▶ **Directions**
Rewrite the text read from every picture in the entries below as a numbered list, skipping any blank lines. Leave the pictures themselves out of your answer.
+++ Excerpted data +++
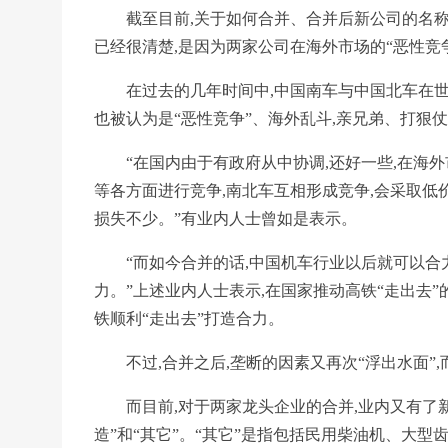
截至目前,关于如何合并、合并后新公司的名称、
已经很清楚,是因为两家公司在海外市场的“恶性竞
在过去的几年时间中,中国南车与中国北车在世界
也被认为是“恶性竞争”、海外乱斗,亲兄弟、打狠仗
“在国内由于有政府从中协调,还好一些,在海外
等各方面进行竞争,南北车互相形成竞争,会采取低
损失不少。”有业内人士曾如是表示。
“而如今合并的话,中国机车行业以后就可以合力
力。”上述业内人士表示,在国家推动高铁“走出去
铁顺利“走出去”打造合力。
不过,合并之后,垄断的因素又再次“浮出水面”
而目前,对于两家龙头企业的合并,业内又有了新
造”和“其它”。“其它”是指包括民用柴油机、大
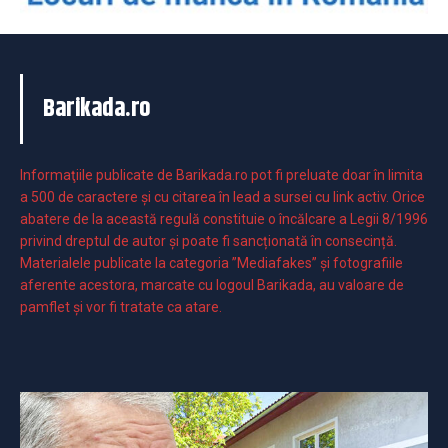
Barikada.ro
Informaţiile publicate de Barikada.ro pot fi preluate doar în limita
a 500 de caractere şi cu citarea în lead a sursei cu link activ. Orice
abatere de la această regulă constituie o încălcare a Legii 8/1996
privind dreptul de autor și poate fi sancționată în consecință.
Materialele publicate la categoria ”Mediafakes” și fotografiile
aferente acestora, marcate cu logoul Barikada, au valoare de
pamflet și vor fi tratate ca atare.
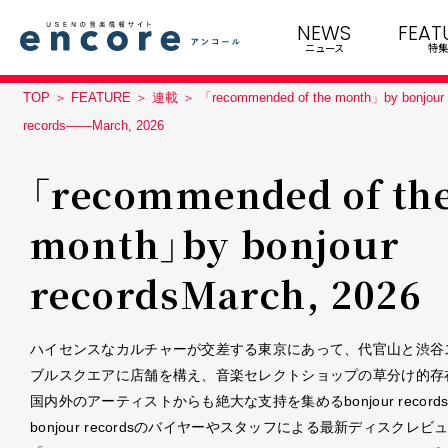
NEWS
FEAT
ニュース
特集
TOP
FEATURE
連載
「recommended of the month」by bonjour
records――March, 2026
「recommended of th
month」by bonjour
records――March, 2026
ハイセンスなカルチャーが交差する東京にあって、代官山と渋谷
ブルスクエアに店舗を構え、音楽セレクトショップの草分け的存
国内外のアーティストからも絶大な支持を集めるbonjour record
bonjour recordsのバイヤーやスタッフによる最新ディスクレビ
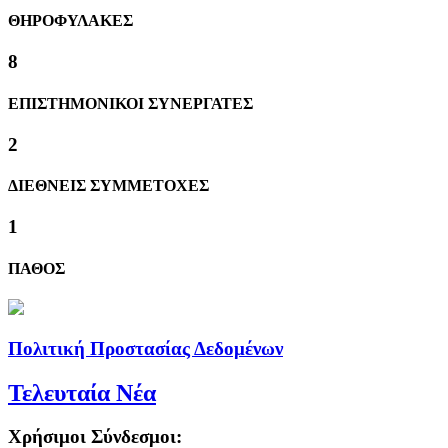
ΘΗΡΟΦΥΛΑΚΕΣ
8
ΕΠΙΣΤΗΜΟΝΙΚΟΙ ΣΥΝΕΡΓΑΤΕΣ
2
ΔΙΕΘΝΕΙΣ ΣΥΜΜΕΤΟΧΕΣ
1
ΠΑΘΟΣ
Πολιτική Προστασίας Δεδομένων
Τελευταία Νέα
Χρήσιμοι Σύνδεσμοι:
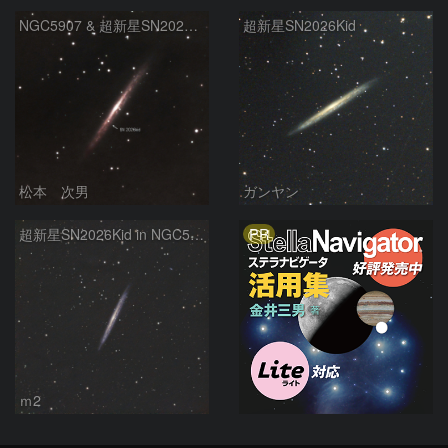
NGC5907 & 超新星SN2026kid
超新星SN2026Kid
松本 次男
ガンヤン
PR
超新星SN2026Kid in NGC5907
ｍ2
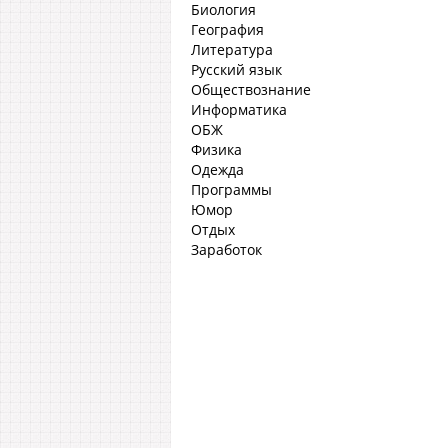
Биология
География
Литература
Русский язык
Обществознание
Информатика
ОБЖ
Физика
Одежда
Программы
Юмор
Отдых
Заработок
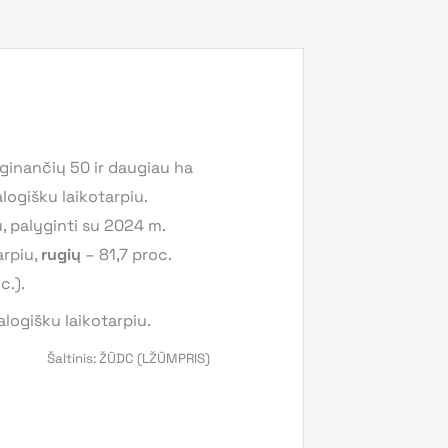
uginančių 50 ir daugiau ha
logišku laikotarpiu.
u, palyginti su 2024 m.
arpiu,
rugių
– 81,7 proc.
c.).
logišku laikotarpiu.
Šaltinis: ŽŪDC (LŽŪMPRIS)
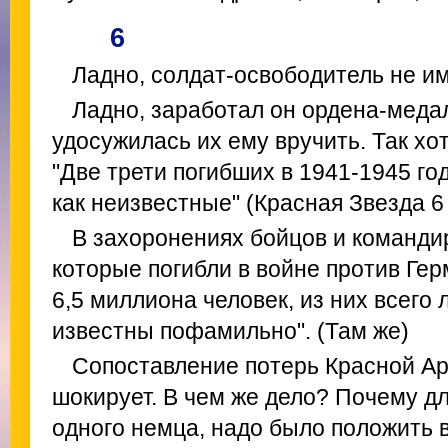
6
Ладно, солдат-освободитель не им
Ладно, заработал он ордена-медал
удосужилась их ему вручить. Так хо
"Две трети погибших в 1941-1945 г
как неизвестные" (Красная Звезда 6
В захоронениях бойцов и команди
которые погибли в войне против Ге
6,5 миллиона человек, из них всего
известны пофамильно". (Там же)
Сопоставление потерь Красной А
шокирует. В чем же дело? Почему дл
одного немца, надо было положить в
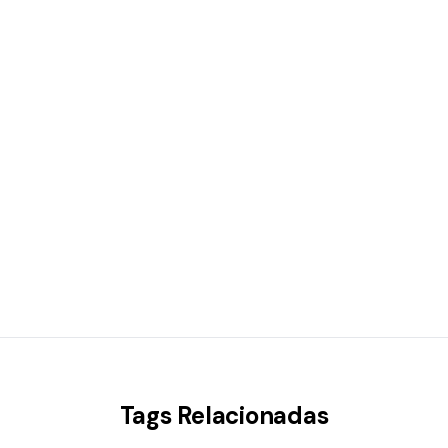
Tags Relacionadas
+++
▶ **Final answer**
1. 截至目前,关于如何合并、合并后新公司的名称、
2. 已经很清楚,是因为两家公司在海外市场的“恶性竞
3. 在过去的几年时间中,中国南车与中国北车在世界
4. 也被认为是“恶性竞争”、海外乱斗,亲兄弟、打狠仗
5. “在国内由于有政府从中协调,还好一些,在海外
6. 等各方面进行竞争,南北车互相形成竞争,会采取低
7. 损失不少。”有业内人士曾如是表示。
8. “而如今合并的话,中国机车行业以后就可以合力
9. 力。”上述业内人士表示,在国家推动高铁“走出去
10. 铁顺利“走出去”打造合力。
11. 不过,合并之后,垄断的因素又再次“浮出水面”
12. 而目前,对于两家龙头企业的合并,业内又有了新
13. 造”和“其它”。“其它”是指包括民用柴油机、大
14. Barikada.ro
15. Informaţiile publicate de Barikada.ro pot fi preluate doar în limita
16. a 500 de caractere şi cu citarea în lead a sursei cu link activ. Orice
17. abatere de la această regulă constituie o încălcare a Legii 8/1996
18. privind dreptul de autor și poate fi sancționată în consecință.
19. Materialele publicate la categoria ”Mediafakes” și fotografiile
20. aferente acestora, marcate cu logoul Barikada, au valoare de
21. pamflet și vor fi tratate ca atare.
22. NEWS
23. FEAT
24. ニュース
25. 特集
26. TOP
27. FEATURE
28. 連載
29. 「recommended of the month」by bonjour
30. records――March, 2026
31. 「recommended of th
32. month」by bonjour
33. records――March, 2026
34. ハイセンスなカルチャーが交差する東京にあって、代官山と渋谷
35. ブルスクエアに店舗を構え、音楽セレクトショップの草分け的存
36. 国内外のアーティストからも絶大な支持を集めるbonjour record
37. bonjour recordsのバイヤーやスタッフによる最新ディスクレビ
38. ΘΗΡΟΦΥΛΑΚΕΣ
39. 8
40. ΕΠΙΣΤΗΜΟΝΙΚΟΙ ΣΥΝΕΡΓΑΤΕΣ
41. 2
42. ΔΙΕΘΝΕΙΣ ΣΥΜΜΕΤΟΧΕΣ
43. 1
44. ΠΑΘΟΣ
45. Πολιτική Προστασίας Δεδομένων
46. Τελευταία Νέα
47. Χρήσιμοι Σύνδεσμοι:
48. NGC5907 & 超新星SN2026kid
49. 超新星SN2026Kid
50. 松本 次男
51. ガンヤン
52. PR
53. 超新星SN2026Kid in NGC5907
54. ｍ2
55. Биология
56. География
57. Литература
58. Русский язык
59. Обществознание
60. Информатика
61. ОБЖ
62. Физика
63. Одежда
64. Программы
65. Юмор
66. Отдых
67. Заработок
68. uginančių 50 ir daugiau ha
69. logišku laikotarpiu.
70. u, palyginti su 2024 m.
71. arpiu,
72. rugių
73. – 81,7 proc.
74. c.).
75. logišku laikotarpiu.
76. Šaltinis: ŽŪDC (LŽŪMPRIS)
77. 6
78. Ладно, солдат-освободитель не им
79. Ладно, заработал он ордена-медал
80. удосужилась их ему вручить. Так хо
81. "Две трети погибших в 1941-1945 г
82. как неизвестные" (Красная Звезда 6
83. В захоронениях бойцов и команди
84. которые погибли в войне против Ге
85. 6,5 миллиона человек, из них всего
86. известны пофамильно". (Там же)
87. Сопоставление потерь Красной А
88. шокирует. В чем же дело? Почему дл
89. одного немца, надо было положить в
90. Tags Relacionadas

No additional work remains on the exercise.